La consulenza sottolinea come i metodi adottati dalla Procura non abbiano rispettato i protocolli scientifici validati e che non si sia proceduto a una validazione accreditata del percorso analitico. Gli esperti difensivi hanno inoltre evidenziato la presenza di quattro dettagli geometricamente forzati per essere fatti coincidere con le creste papillari, un errore verificabile anche a occhio nudo.
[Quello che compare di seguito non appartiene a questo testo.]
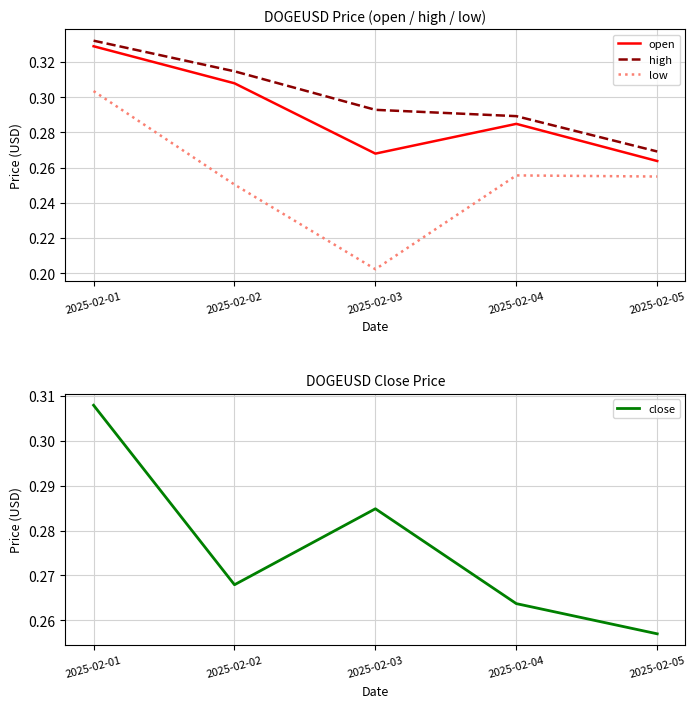

Rank the categories by high value from highest to lowest.

2025-02-01, 2025-02-02, 2025-02-03, 2025-02-04, 2025-02-05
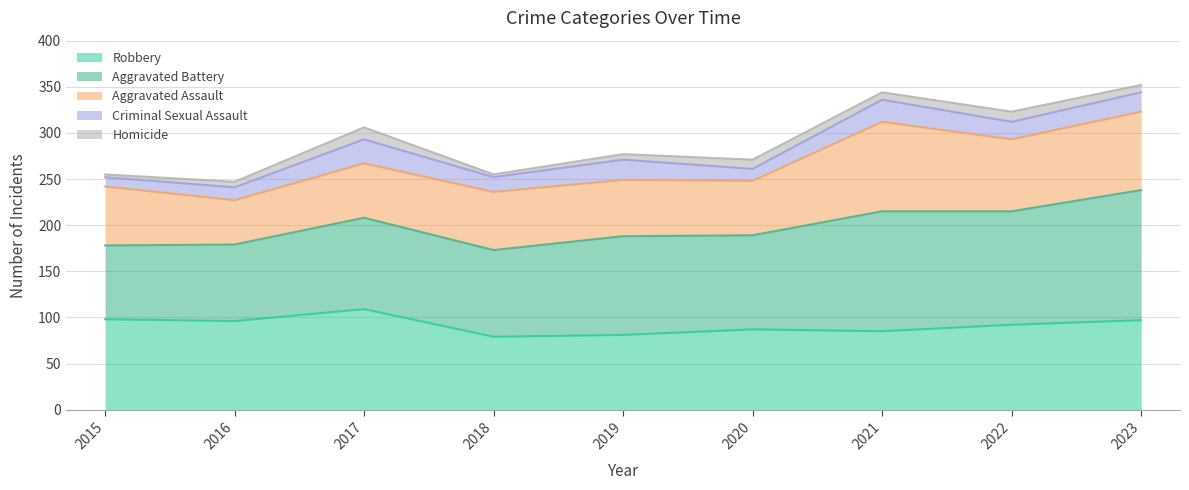

Reading left to right, transcribe all the data shown in this chart.

Aggravated Assault: 64	48	59	63	61	59	97	78	85
Aggravated Battery: 80	83	99	94	107	102	130	123	141
Criminal Sexual Assault: 10	14	26	16	22	13	24	19	21
Homicide: 3	6	13	3	6	10	8	11	8
Robbery: 98	96	109	79	81	87	85	92	97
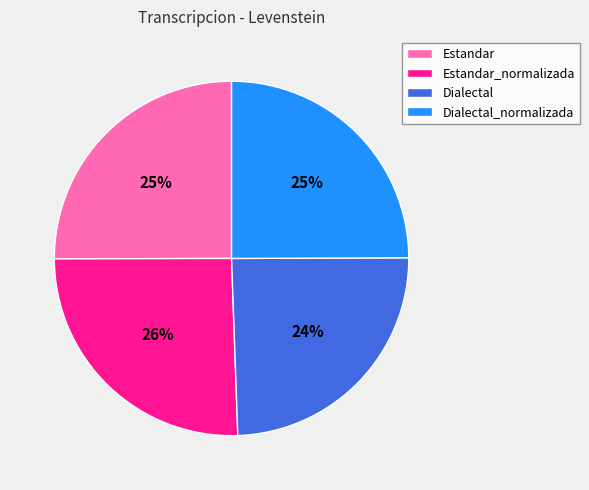

True or false: Estandar_normalizada accounts for 11% of the total.

False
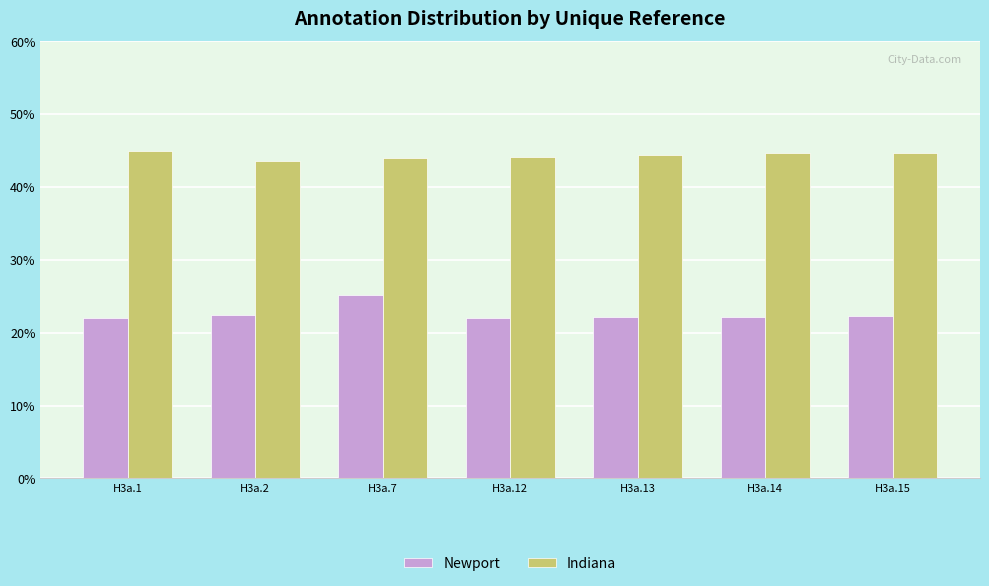

Rank the series by their maximum value, from lowest to highest.

Newport, Indiana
Nuove indagini e battaglie legali
L’impronta in questione, trovata sulla parete destra della scala che porta in cantina, è stata da sempre considerata poco utile dalla prima perizia del Ris, che la definiva “priva di creste potenzialmente utili”. Tuttavia, una nuova consulenza ha attribuito recentemente la traccia a Andrea Sempio, amico del fratello della vittima. Nonostante ciò, la difesa di Sempio ha annunciato una ferma opposizione a questa interpretazione, pronta a presentare eccezioni sull’inutilizzabilità delle impronte, sia vecchie sia nuove.
La vicenda si inserisce in un quadro investigativo complesso, che dopo 18 anni ha portato alla riapertura del caso, con l’ipotesi che all’omicidio di Chiara Poggi possano aver partecipato più persone.